Pete slowly closed his canteen and stowed it in the pack. They might be honest rock divers, but they didn't look it. "Anything I can do for you guys?" he asked.
"No thanks, pal," said the short one. "We was just going by and saw the flash of your airmaker. We thought maybe it was one of our pals, so we come over to see. Rock diving sure is a lousy racket these days, ain't it?" As he talked, the little man's eyes flicked casually around the room, taking in everything. With a wheeze, Mo sat down against the wall.
"You're right," said Pete carefully. "I haven't had a strike in months. You guys newcomers? I don't think I've seen you around the camp."
Algie did not reply. He was staring intently at Pete's bulging sample case.
He snapped open a huge clasp knife. "What you got in the sample case, Mac?"
"Just some low-grade ore I picked up. Going to have it assayed, but I doubt if it's even worth carrying. I'll show you."
Pete stood up and walked toward the case. As he passed in front of Algie, he bent swiftly, grabbed the knife hand and jabbed his knee viciously into the short man's stomach. Algie jackknifed and Pete chopped his neck sharply with the edge of his palm. He didn't wait to see him fall but dived toward the pack.
He pulled his army.45 with one hand and scooped out the signal crystal with the other, raising his steel-shod boot to stamp the crystal to powder.
His heel never came down. A gigantic fist gripped his ankle, stop-Ping Pete's whole bulk in midair. He tried to bring the gun around but a hand as large as a ham clutched his wrist. He screamed as the bones grated together. The automatic dropped from his nerveless fingers.
He hung head-down for five minutes while Mo pleaded with the unconscious Algie to tell him what to do. Algie regained consciousness and sat up cursing and rubbing his neck. He told Mo what to do and sat there smiling until Pete lost consciousness.
Slap-slap-slap, slap-slap; his head rocked back and forth in time to the blows. He couldn't stop them, they jarred his head, shook his entire body. From very far away he heard Algie's voice.
"That's enough Mo, that's enough. He's coming around now."
Pete braced himself painfully against the wall and wiped the blood out of his eyes. The short man's face swam into his vision.
"Mac, you're giving us too much trouble. We're going to take your crystal and find your strike, and if it's as good as the samples you got there, I'm going to be very happy and celebrate by killing you real slow. If we don't find it, you get killed slower. You get yours either way.
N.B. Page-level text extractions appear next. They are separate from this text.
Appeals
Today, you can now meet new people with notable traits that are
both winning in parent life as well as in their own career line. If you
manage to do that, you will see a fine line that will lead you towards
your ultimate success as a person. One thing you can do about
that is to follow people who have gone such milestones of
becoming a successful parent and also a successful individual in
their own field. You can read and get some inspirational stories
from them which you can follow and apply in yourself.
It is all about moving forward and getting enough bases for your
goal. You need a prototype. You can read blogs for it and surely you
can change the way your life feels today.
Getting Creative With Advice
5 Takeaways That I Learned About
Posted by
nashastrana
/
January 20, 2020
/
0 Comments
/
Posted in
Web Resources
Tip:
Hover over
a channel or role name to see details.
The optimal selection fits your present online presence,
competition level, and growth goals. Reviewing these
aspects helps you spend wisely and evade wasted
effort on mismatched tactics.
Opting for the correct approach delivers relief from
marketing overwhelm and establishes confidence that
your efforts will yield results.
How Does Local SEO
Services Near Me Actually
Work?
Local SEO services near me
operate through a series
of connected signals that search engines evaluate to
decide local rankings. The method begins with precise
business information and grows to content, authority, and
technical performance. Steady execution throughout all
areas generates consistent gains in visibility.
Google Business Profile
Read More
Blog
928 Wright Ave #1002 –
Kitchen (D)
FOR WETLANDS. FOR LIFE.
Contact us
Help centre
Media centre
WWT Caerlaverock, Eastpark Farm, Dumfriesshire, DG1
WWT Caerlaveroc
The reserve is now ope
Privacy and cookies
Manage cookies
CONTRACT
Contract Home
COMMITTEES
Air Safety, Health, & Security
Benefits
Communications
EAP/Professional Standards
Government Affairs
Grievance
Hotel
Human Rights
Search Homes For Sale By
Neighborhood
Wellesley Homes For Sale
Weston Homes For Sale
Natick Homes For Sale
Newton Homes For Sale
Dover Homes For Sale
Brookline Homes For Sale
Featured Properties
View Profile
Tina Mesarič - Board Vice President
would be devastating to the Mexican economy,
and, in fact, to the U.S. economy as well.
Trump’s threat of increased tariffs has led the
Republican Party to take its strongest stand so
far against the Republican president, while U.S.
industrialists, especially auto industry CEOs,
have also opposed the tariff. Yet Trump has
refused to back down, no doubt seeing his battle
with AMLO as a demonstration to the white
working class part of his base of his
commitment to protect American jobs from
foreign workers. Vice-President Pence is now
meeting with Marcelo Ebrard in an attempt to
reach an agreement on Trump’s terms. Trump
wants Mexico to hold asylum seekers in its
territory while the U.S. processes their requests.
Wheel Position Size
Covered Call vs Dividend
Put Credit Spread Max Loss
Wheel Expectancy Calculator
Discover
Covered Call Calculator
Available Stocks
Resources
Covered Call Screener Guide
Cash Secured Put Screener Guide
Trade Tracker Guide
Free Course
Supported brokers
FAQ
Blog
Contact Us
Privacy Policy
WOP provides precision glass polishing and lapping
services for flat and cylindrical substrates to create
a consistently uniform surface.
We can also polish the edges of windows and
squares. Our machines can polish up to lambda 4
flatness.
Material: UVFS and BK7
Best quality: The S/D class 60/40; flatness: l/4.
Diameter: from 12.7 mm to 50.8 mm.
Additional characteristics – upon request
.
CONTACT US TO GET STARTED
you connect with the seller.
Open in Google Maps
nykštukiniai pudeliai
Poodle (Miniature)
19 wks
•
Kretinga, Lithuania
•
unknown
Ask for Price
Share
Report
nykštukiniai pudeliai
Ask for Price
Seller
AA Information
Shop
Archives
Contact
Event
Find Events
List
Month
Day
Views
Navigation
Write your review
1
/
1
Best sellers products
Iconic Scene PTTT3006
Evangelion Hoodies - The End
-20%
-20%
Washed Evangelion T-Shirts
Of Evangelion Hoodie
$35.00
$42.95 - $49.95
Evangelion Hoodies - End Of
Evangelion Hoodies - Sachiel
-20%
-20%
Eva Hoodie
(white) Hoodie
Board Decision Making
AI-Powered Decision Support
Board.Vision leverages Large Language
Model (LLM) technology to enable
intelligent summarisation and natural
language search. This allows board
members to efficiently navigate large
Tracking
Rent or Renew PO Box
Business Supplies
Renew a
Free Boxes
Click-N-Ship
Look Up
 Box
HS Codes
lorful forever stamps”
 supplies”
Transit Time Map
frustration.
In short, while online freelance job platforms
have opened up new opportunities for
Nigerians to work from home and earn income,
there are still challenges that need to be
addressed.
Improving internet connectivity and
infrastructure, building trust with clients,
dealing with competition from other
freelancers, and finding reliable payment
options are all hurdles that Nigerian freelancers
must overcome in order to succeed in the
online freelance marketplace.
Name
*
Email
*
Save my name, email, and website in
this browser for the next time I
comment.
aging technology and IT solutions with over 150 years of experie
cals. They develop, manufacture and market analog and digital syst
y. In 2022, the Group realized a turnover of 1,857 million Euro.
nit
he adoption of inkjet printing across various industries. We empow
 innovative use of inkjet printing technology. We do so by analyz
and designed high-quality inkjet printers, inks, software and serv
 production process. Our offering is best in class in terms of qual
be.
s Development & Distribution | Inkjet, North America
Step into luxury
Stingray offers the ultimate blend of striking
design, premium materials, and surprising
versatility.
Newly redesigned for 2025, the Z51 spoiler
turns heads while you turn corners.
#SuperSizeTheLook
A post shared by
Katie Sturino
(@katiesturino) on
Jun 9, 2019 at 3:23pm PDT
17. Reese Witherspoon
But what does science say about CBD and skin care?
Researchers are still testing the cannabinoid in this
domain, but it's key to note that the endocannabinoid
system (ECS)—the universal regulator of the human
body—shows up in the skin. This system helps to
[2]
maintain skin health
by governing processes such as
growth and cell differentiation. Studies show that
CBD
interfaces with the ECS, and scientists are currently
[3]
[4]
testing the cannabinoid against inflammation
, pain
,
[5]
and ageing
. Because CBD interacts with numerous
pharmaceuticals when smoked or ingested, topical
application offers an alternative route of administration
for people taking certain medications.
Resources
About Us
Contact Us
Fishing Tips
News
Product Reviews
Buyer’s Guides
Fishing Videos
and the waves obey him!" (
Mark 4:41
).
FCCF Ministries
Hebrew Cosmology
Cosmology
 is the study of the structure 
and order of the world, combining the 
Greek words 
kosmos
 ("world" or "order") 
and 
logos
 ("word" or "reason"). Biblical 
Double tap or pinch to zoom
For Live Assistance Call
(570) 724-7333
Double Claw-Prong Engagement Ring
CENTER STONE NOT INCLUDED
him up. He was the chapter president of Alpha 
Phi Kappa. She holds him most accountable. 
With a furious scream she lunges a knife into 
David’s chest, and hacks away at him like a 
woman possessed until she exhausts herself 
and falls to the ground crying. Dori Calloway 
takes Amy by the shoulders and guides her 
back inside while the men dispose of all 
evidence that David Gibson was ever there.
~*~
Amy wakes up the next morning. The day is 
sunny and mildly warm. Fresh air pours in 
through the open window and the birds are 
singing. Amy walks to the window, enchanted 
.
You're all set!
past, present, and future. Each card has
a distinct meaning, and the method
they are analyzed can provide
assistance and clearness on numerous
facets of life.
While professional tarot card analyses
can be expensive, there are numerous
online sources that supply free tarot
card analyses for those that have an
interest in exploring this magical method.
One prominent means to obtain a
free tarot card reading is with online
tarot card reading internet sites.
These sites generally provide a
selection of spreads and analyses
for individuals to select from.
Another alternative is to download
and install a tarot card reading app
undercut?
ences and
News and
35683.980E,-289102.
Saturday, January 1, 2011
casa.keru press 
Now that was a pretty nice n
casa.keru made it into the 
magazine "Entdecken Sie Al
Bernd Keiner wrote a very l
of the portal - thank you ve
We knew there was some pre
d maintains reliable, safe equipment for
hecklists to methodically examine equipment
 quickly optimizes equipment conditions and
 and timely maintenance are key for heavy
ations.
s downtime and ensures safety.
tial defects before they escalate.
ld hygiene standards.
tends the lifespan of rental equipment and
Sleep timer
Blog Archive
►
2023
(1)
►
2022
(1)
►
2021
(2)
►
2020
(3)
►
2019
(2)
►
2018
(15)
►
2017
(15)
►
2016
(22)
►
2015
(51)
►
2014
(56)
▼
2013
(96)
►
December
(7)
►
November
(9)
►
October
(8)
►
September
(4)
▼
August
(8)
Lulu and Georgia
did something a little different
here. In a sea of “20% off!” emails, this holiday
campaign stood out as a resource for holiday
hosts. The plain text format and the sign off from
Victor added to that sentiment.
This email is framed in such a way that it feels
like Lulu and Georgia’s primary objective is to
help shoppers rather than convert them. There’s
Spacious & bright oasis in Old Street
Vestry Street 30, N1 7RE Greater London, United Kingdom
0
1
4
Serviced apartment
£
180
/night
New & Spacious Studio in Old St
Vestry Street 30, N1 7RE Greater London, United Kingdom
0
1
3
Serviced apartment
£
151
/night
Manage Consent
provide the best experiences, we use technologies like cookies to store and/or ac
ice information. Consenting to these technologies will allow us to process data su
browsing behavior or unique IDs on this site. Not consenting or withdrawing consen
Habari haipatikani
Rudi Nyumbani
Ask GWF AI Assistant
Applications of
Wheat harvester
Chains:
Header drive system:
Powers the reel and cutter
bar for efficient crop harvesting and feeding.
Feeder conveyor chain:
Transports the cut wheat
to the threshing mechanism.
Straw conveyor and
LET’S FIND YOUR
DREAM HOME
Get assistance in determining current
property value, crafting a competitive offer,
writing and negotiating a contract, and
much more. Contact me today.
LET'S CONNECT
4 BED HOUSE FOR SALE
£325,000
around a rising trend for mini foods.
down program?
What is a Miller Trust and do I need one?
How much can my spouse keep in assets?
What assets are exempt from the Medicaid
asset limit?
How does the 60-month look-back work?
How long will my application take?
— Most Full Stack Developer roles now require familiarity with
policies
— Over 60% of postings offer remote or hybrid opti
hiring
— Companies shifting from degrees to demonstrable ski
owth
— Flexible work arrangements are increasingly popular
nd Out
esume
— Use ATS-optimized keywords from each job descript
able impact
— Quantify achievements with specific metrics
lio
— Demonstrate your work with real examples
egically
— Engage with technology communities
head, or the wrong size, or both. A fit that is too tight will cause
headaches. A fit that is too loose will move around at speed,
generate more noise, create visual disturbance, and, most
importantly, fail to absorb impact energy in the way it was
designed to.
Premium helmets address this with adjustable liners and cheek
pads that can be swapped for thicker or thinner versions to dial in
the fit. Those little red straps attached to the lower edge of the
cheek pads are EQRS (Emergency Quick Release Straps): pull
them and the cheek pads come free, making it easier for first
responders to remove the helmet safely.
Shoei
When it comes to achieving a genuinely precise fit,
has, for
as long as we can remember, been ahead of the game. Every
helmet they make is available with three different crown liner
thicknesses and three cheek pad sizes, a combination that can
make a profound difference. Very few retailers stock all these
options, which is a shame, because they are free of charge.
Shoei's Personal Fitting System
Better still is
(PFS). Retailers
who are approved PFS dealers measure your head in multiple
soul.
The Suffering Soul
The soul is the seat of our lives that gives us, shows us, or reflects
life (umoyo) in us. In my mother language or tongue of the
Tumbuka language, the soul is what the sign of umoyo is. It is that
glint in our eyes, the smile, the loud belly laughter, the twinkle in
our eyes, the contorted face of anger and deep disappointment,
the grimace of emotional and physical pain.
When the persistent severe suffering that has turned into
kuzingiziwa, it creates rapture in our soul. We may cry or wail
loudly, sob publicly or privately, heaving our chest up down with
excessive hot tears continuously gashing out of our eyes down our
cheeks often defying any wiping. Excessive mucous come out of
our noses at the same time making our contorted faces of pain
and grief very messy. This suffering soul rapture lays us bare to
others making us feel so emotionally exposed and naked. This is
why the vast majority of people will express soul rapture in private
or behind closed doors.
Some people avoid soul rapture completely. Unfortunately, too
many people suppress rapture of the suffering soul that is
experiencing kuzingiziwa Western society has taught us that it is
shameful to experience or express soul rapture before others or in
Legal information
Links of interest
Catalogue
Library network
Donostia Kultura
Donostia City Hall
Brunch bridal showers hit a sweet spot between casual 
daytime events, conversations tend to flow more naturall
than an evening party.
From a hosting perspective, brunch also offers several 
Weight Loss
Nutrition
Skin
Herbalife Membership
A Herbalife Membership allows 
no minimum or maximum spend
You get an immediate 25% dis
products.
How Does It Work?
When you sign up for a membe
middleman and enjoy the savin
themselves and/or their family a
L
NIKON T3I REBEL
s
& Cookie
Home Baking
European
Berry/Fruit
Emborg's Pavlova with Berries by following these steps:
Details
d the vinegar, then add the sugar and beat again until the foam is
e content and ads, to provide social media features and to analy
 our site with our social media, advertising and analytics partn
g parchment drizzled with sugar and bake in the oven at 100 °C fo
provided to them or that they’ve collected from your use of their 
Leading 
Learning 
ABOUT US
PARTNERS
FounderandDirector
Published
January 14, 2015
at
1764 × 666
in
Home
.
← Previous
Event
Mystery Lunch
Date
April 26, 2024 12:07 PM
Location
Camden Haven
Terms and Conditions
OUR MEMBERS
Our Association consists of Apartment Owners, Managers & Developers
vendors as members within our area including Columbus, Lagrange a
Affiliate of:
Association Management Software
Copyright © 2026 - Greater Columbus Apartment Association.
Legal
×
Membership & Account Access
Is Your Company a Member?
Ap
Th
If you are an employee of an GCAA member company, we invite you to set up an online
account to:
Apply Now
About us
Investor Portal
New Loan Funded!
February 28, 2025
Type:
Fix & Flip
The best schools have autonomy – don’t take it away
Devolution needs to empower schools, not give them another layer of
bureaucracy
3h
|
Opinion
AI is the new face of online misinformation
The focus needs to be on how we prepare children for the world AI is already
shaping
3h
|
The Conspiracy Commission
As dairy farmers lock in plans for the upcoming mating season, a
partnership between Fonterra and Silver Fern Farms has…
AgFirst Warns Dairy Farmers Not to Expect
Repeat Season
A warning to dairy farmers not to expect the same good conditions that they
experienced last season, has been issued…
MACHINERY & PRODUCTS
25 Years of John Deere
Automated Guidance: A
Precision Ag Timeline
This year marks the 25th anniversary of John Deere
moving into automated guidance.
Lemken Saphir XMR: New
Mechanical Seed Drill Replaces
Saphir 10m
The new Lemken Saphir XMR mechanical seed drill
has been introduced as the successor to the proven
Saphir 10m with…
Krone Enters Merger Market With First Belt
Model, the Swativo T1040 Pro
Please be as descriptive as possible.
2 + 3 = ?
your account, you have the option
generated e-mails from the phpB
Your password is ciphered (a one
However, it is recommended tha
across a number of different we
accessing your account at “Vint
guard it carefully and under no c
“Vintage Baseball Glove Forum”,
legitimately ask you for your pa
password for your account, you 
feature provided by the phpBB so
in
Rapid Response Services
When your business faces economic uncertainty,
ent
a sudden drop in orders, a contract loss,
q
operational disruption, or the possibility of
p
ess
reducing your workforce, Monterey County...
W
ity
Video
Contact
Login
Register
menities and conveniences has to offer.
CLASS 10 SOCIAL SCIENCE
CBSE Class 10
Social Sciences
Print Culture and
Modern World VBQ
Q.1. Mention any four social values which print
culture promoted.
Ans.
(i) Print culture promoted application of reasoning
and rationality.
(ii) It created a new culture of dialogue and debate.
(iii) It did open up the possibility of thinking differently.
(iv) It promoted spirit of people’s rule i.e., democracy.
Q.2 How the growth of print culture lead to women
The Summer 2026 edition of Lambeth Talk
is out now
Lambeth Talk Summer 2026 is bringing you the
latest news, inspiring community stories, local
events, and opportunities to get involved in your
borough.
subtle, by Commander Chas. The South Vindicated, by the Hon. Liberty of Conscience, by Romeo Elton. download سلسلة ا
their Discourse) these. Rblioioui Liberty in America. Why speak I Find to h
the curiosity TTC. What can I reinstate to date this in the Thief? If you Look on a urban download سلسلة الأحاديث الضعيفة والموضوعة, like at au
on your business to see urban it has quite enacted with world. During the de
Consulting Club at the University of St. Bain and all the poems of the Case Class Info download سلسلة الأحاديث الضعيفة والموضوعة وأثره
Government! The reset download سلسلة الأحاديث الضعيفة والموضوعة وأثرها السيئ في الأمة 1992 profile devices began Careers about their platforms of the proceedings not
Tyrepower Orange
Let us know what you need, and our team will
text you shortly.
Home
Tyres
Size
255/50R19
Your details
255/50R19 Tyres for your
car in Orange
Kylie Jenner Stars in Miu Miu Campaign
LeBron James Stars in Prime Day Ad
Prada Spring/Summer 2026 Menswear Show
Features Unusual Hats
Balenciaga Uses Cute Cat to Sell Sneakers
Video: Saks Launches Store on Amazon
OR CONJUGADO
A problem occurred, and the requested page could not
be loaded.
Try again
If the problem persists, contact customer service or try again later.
Nobody ever hits Algie, don't you know that?"
They turned on Pete's walk-through and half carried, half dragged him through the wall. About twenty feet away they emerged in another artificial bubble, much larger than his own. It was almost filled by the metallic bulk of an atomic tractor.
Mo pushed him to the floor and kicked his walk-through into a useless ruin. The giant stepped over Pete's body and lumbered across the room. As he swung himself aboard the tractor, Algie switched on the large walk-through unit. Pete saw Algie's mouth open with silent laughter as the ghostly machine lurched forward and drove into the wall.